Natural rubber
Nearly half the world rubber market is made up of natural rubber, almost 10 million tons, and the demand for rubber is growing. At the same time the rubber plant is facing increasing threats from disease and climate change. It’s why the recent sequencing of the Rubber genome is an important step forward. It was the result of a collaboration between the Tun Abdul Razak Research Centre (TARRC) based near Hertford and The Genome Analysis Centre (TGAC), in Norwich.
Durable
Tarrc grew out of the fact that long ago the UK had rubber plantations in Malaysia, and set up research centres in the UK and Malaysia – TARRC is now the research centre in the UK for the Malaysian Rubber Board. Assembling and annotating the rubber genome is important, as Stuart Cook Tarrc’s Director of Research explains, ‘about 70 percent of natural rubber is used in tyres.
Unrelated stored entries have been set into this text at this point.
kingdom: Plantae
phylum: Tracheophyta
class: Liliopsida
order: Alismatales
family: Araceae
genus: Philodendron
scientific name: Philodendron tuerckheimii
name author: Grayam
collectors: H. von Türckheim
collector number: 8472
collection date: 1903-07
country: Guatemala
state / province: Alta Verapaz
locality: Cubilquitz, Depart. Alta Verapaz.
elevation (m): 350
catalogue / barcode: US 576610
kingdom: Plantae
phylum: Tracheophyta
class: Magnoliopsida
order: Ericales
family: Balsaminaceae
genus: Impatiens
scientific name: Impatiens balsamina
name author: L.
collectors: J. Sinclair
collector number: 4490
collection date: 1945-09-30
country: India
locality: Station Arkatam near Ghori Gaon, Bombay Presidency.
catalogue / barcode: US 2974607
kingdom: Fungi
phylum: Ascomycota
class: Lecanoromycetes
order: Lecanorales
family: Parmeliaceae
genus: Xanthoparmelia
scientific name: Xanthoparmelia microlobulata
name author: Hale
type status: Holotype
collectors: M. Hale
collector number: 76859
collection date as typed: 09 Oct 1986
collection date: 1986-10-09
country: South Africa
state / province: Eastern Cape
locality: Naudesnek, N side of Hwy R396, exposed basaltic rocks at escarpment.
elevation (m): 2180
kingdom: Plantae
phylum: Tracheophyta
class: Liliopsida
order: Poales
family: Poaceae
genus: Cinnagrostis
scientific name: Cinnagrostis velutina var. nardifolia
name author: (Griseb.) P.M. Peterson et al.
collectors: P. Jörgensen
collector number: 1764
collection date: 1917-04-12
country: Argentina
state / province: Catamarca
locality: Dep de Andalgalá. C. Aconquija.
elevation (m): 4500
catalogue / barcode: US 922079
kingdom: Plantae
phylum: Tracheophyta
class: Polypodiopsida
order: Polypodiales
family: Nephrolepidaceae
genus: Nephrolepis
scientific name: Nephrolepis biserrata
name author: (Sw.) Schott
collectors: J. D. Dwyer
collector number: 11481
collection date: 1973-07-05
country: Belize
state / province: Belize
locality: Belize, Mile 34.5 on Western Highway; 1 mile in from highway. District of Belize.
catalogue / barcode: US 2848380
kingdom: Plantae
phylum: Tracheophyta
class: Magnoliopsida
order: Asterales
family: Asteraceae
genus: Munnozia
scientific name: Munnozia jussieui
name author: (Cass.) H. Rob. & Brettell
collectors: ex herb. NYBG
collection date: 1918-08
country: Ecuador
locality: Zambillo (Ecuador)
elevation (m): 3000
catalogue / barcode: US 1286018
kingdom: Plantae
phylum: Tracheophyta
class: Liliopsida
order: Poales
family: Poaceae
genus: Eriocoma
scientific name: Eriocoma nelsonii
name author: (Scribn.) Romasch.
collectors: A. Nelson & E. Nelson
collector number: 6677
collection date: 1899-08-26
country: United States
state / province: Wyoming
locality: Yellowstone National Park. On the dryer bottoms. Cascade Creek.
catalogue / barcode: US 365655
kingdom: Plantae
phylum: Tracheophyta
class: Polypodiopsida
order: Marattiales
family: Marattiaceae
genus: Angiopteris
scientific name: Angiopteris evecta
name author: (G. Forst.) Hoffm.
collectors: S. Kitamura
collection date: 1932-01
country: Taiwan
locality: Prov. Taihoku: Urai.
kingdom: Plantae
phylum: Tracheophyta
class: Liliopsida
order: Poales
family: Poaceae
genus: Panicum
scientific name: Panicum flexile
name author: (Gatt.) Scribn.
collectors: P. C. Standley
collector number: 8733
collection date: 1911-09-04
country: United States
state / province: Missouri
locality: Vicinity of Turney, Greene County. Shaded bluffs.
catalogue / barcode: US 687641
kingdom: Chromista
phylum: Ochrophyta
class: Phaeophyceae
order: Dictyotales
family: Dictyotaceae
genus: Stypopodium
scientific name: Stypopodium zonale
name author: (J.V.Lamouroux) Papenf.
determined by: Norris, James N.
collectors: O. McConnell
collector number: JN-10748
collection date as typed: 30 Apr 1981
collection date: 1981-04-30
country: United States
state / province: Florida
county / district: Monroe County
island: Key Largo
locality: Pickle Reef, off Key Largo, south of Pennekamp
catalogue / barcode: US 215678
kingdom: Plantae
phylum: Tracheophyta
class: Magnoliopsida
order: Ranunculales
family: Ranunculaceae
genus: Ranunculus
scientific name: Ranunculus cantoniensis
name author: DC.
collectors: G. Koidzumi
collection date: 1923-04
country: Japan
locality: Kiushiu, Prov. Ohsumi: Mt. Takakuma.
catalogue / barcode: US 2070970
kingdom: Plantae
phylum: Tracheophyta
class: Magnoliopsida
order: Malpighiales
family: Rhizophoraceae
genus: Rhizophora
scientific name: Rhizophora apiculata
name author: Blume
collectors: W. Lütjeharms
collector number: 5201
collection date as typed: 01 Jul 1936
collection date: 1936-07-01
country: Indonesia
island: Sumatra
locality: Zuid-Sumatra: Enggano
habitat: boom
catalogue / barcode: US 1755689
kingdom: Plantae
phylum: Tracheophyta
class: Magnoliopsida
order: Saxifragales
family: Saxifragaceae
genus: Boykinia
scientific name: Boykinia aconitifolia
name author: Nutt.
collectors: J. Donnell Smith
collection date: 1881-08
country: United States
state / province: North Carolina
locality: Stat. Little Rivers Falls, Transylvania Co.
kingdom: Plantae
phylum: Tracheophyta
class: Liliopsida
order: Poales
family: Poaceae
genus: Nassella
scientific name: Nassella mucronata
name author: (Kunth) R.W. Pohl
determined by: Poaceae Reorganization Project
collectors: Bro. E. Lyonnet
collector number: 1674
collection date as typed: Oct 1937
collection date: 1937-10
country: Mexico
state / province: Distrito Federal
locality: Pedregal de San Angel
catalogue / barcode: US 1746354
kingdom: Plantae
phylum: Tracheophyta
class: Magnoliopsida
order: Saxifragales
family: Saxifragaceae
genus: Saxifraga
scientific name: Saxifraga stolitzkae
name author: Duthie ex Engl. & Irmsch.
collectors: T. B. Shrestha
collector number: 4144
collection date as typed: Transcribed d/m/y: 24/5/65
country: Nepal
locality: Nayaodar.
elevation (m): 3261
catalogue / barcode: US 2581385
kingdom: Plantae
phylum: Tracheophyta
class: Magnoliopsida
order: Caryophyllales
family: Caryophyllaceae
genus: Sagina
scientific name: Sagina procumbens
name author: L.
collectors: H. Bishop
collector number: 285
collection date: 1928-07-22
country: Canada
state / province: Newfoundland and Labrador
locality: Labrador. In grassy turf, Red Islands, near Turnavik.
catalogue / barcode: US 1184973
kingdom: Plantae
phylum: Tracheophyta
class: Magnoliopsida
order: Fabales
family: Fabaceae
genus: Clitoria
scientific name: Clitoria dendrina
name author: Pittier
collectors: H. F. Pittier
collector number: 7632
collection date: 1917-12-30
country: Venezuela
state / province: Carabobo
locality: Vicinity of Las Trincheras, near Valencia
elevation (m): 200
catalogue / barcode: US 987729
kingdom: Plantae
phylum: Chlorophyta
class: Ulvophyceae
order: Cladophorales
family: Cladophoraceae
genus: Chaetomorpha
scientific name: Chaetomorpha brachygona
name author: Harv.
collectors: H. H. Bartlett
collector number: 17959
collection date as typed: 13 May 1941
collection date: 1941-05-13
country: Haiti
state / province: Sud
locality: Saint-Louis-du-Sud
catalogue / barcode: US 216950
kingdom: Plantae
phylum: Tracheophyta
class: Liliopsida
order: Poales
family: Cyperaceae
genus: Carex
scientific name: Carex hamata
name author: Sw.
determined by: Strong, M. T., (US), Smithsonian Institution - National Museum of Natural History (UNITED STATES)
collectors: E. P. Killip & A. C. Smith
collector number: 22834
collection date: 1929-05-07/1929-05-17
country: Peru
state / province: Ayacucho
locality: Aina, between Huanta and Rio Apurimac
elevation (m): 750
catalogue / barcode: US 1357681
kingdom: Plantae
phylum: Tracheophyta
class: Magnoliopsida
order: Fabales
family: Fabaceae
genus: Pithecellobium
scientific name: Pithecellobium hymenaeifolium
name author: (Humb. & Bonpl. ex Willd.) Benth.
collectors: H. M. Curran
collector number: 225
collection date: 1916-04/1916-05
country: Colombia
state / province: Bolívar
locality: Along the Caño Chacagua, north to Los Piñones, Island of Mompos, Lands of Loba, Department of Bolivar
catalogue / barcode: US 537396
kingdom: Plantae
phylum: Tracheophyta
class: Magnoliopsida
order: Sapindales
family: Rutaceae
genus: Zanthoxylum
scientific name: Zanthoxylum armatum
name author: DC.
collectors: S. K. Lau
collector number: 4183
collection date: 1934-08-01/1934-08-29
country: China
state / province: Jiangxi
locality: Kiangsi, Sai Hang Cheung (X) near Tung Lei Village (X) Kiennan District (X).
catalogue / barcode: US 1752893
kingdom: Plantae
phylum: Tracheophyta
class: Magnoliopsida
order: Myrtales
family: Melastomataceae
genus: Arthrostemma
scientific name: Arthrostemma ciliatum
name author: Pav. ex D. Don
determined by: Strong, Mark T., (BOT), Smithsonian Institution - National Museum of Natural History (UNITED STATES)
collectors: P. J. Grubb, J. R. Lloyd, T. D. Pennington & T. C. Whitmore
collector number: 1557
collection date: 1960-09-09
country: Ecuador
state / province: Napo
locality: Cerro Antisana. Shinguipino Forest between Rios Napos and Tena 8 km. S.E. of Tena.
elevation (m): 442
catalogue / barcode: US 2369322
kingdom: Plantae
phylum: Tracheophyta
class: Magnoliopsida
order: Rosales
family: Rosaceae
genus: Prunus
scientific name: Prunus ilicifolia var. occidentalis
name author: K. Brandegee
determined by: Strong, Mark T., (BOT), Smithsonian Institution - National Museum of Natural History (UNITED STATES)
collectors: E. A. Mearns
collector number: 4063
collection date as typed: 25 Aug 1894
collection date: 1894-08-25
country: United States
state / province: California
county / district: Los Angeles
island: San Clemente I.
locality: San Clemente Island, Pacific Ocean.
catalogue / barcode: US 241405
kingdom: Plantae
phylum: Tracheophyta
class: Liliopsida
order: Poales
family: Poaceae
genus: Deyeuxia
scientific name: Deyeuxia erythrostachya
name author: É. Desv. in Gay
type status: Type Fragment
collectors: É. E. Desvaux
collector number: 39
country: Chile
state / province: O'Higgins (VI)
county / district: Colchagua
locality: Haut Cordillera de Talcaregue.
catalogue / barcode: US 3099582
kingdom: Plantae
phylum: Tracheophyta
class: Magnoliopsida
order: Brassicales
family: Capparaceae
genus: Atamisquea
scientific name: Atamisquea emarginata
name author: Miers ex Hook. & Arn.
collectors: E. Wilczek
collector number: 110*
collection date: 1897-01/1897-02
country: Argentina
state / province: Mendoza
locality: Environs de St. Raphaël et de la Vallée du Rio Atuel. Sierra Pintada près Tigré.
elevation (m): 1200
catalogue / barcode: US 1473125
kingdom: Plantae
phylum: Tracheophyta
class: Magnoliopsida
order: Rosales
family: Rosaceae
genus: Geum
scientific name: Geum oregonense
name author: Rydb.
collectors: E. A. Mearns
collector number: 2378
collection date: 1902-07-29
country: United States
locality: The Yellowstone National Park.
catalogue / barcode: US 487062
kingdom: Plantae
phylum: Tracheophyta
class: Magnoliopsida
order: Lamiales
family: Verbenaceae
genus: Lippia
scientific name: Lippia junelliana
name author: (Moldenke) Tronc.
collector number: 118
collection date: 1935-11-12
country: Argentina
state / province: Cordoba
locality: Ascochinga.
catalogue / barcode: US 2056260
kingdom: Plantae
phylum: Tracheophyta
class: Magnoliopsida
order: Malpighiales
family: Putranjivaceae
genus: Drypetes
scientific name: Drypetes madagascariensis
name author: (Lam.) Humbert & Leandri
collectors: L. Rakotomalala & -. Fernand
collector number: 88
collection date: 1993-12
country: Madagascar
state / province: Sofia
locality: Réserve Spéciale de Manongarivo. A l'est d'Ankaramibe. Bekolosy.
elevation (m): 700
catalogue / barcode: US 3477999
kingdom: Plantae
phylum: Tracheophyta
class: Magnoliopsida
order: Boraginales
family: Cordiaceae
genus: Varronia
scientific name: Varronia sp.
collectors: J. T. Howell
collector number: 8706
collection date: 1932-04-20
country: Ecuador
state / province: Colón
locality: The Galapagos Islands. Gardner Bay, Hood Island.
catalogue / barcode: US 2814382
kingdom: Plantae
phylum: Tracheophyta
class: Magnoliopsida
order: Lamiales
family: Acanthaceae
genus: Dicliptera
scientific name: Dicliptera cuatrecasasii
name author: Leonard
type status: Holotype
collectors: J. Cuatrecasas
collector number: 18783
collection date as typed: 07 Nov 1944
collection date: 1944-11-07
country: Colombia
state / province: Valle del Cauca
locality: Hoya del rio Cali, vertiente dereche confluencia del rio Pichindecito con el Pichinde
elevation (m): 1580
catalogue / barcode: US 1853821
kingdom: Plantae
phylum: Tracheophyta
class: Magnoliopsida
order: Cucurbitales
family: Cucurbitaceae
Every time you fly anywhere, the aircraft tyre is predominantly made of natural rubber.’ The reason is that while synthetic polymers are useful, natural rubber is more resilient, durable and tough. ‘In a highly demanding product like a tyre, strength is important,’ explains Cook, ‘and larger tyres such as those for aircraft and trucks have an even larger proportion of rubber than car tyres.’ Tarrc’s Ewan Mollison, who worked on the sequencing, says that the size of the rubber genome (about two-thirds of the size of the human genome) made it a challenge. ‘And because the sequencing is so repetitive,’ says Mollison, it was like assembling a jigsaw where 50 percent is sea and sky and there’s no reference picture to work from.’